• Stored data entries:
_____
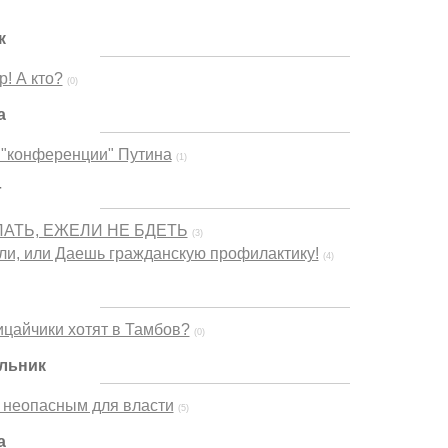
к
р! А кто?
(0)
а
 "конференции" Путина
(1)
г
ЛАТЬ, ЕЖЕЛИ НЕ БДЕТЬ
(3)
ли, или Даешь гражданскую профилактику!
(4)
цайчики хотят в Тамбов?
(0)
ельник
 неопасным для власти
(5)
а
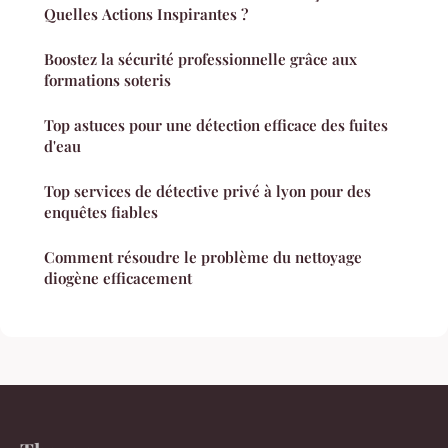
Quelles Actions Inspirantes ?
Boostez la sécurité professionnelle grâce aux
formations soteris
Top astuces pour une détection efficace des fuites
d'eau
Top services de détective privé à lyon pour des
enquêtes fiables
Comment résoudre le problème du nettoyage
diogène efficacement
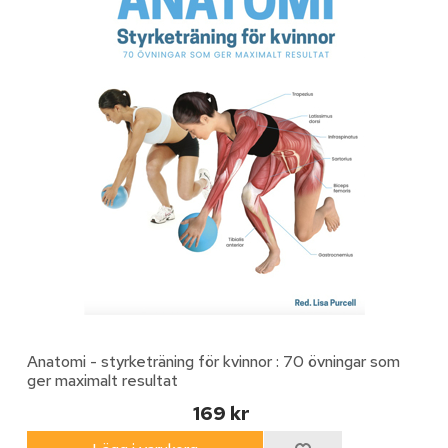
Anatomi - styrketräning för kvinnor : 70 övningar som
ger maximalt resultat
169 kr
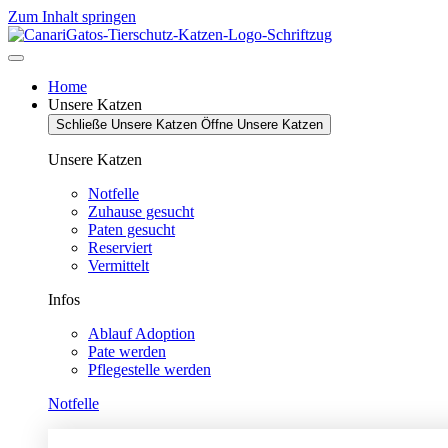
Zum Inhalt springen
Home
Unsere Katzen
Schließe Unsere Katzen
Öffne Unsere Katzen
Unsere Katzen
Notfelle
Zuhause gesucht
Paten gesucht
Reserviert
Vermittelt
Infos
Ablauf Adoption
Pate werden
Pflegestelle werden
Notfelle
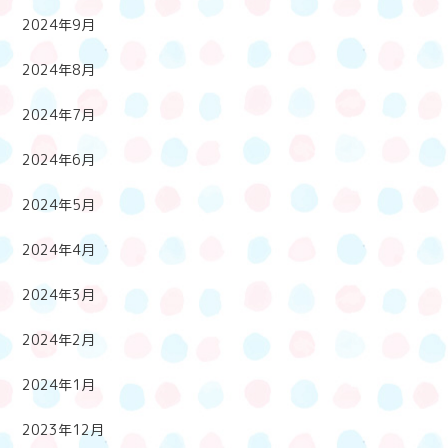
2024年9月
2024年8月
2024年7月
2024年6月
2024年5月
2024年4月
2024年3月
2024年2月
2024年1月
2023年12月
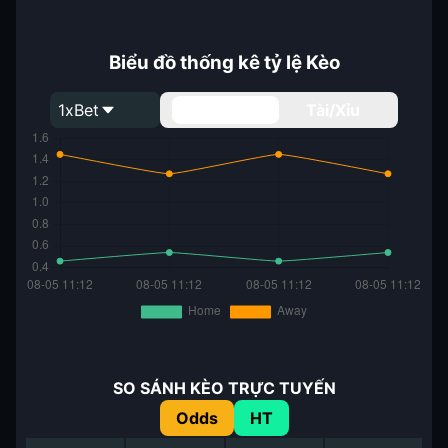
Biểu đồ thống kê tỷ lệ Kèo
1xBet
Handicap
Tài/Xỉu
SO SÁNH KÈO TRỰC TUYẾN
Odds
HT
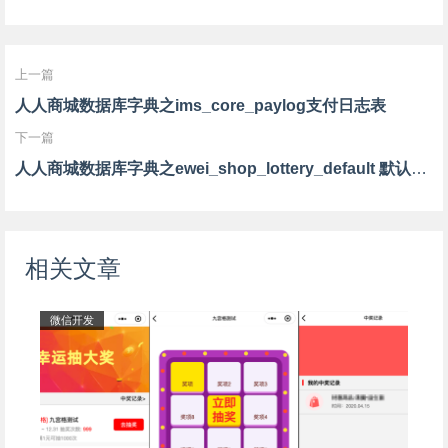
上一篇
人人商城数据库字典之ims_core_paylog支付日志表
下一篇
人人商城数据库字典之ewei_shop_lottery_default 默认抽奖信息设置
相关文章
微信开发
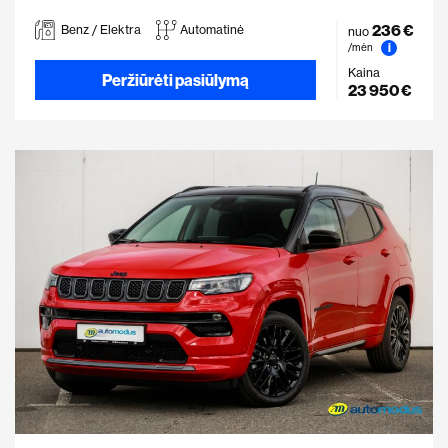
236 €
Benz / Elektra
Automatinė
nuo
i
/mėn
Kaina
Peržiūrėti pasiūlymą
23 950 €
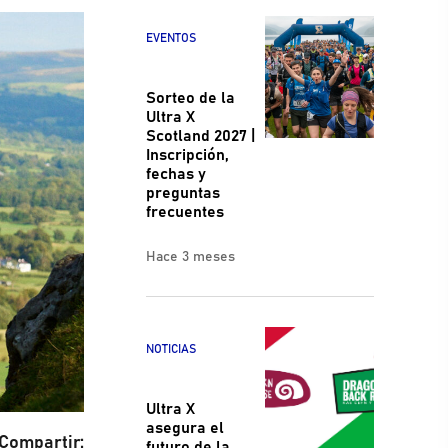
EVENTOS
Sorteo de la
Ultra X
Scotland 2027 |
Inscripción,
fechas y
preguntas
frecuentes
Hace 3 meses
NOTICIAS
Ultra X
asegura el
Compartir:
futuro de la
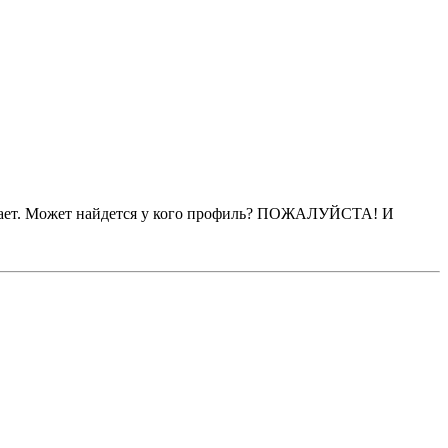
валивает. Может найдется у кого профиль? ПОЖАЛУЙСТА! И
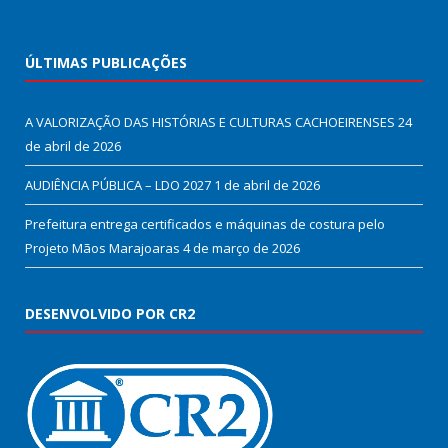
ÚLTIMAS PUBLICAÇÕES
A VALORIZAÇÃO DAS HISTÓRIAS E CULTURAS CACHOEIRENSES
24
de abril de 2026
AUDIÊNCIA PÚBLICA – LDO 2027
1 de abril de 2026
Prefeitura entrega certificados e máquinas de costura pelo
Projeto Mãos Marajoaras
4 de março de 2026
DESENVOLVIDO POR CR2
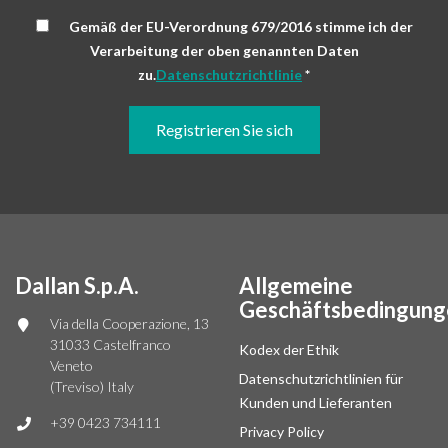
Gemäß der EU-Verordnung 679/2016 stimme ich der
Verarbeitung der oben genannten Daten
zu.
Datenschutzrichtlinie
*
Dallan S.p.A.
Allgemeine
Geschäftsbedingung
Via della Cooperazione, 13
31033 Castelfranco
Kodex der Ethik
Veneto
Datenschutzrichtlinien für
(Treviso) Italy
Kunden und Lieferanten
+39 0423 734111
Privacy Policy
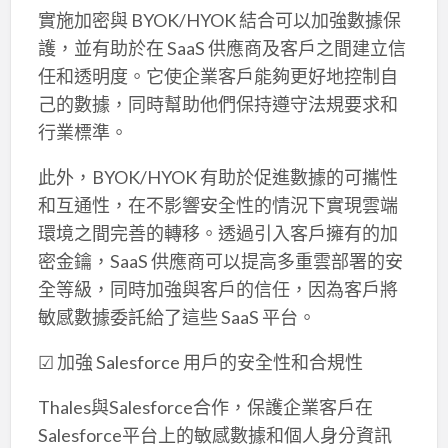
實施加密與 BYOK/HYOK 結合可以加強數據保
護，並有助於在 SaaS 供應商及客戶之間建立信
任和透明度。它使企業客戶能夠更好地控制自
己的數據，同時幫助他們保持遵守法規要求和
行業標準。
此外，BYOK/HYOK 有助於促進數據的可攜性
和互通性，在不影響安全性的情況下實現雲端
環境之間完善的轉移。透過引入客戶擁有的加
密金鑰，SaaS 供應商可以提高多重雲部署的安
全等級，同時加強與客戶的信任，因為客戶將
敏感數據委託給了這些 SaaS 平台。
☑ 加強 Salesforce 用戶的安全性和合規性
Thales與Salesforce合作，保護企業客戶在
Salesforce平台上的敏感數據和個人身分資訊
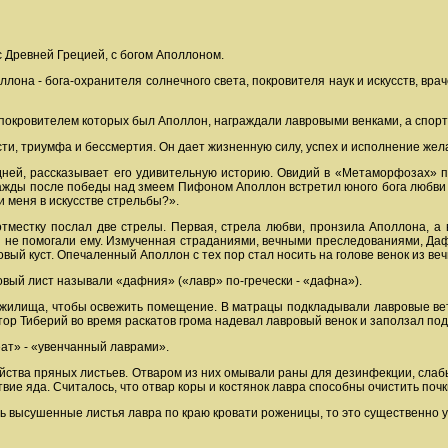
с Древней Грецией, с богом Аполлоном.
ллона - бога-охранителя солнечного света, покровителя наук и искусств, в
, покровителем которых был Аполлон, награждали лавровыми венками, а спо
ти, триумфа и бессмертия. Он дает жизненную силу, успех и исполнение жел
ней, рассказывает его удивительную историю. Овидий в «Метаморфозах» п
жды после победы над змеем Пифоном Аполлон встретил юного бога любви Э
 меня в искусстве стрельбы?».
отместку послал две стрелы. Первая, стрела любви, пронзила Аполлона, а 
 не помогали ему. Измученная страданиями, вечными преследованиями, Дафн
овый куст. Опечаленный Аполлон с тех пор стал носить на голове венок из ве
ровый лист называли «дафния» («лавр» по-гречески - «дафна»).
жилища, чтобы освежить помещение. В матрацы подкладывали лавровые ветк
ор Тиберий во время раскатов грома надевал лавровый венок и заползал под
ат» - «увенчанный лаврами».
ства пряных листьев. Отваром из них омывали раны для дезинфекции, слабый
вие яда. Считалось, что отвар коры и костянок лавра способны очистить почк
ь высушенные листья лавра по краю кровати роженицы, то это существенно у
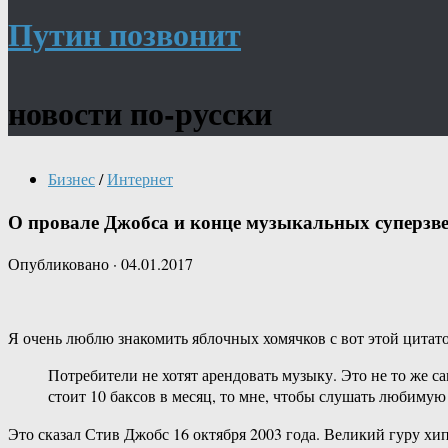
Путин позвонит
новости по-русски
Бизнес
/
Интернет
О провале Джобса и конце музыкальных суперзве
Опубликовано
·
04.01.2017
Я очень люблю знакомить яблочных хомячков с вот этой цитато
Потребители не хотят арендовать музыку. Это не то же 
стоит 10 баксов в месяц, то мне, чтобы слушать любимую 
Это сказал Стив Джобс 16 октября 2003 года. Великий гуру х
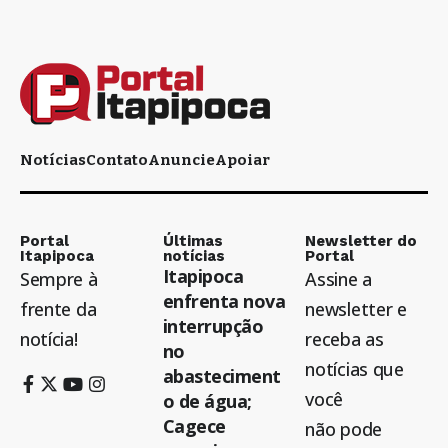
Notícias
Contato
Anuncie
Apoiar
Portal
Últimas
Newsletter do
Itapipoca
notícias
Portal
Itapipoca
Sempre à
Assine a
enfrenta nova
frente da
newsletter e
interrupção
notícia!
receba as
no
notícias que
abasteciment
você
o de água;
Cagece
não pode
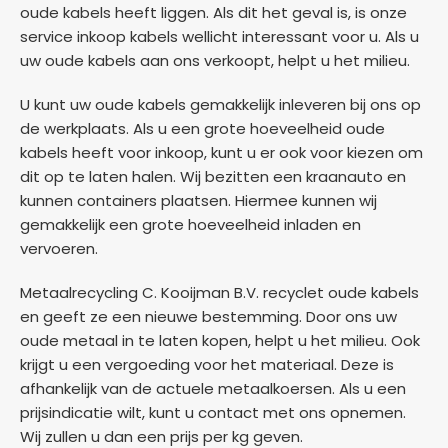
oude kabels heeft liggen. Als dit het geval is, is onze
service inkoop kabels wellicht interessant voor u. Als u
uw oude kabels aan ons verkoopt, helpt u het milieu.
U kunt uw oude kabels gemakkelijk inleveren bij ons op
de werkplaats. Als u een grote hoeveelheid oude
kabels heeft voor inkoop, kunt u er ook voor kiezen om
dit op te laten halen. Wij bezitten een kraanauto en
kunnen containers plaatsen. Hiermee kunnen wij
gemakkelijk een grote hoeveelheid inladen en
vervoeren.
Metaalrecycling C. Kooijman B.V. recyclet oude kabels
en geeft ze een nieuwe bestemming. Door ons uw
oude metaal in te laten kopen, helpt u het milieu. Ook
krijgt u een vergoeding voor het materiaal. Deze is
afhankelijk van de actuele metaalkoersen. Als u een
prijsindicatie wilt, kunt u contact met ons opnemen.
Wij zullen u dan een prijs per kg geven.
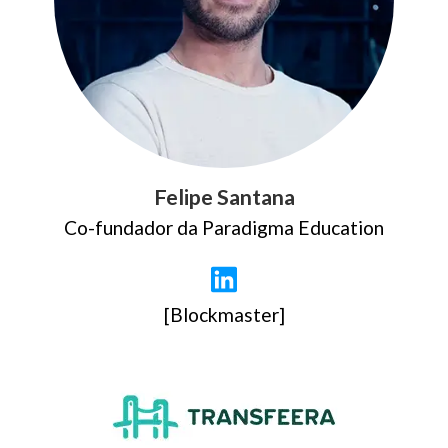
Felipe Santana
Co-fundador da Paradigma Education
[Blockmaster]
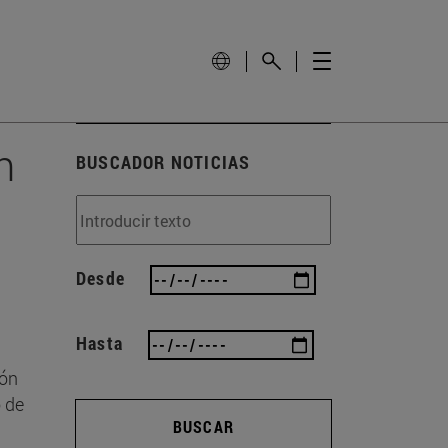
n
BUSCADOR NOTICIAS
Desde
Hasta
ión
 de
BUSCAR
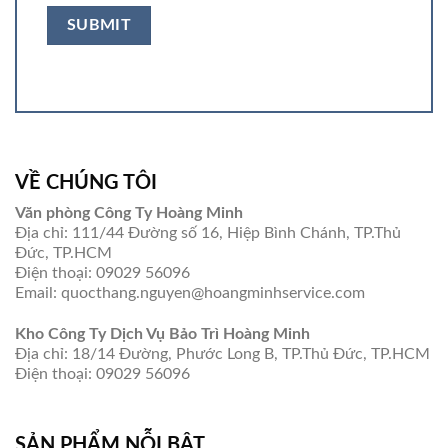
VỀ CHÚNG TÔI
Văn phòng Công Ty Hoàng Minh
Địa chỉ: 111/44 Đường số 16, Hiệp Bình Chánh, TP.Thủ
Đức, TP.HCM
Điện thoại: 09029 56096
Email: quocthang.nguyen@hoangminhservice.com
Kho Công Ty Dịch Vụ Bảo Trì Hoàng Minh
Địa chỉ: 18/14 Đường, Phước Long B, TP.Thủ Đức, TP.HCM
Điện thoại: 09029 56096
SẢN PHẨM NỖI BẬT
_____
• WORK ORDER:
A single number, please: how many lines in the data above contain the string "voor"?

• WRITTEN ANSWER:
3